Work request:
Set the whole listing down again exactly as written.

───── Data supplied ─────

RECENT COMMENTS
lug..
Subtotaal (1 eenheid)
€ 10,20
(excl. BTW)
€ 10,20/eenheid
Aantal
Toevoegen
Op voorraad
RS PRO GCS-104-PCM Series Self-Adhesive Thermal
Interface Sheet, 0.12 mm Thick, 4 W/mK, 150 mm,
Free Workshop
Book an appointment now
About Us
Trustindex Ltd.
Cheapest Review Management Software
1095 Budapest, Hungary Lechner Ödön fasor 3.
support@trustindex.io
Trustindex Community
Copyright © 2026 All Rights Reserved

─────

Answer to this problem:
RECENT COMMENTS
lug..
Subtotaal (1 eenheid)
€ 10,20
(excl. BTW)
€ 10,20/eenheid
Aantal
Toevoegen
Op voorraad
RS PRO GCS-104-PCM Series Self-Adhesive Thermal
Interface Sheet, 0.12 mm Thick, 4 W/mK, 150 mm,
Free Workshop
Book an appointment now
About Us
Trustindex Ltd.
Cheapest Review Management Software
1095 Budapest, Hungary Lechner Ödön fasor 3.
support@trustindex.io
Trustindex Community
Copyright © 2026 All Rights Reserved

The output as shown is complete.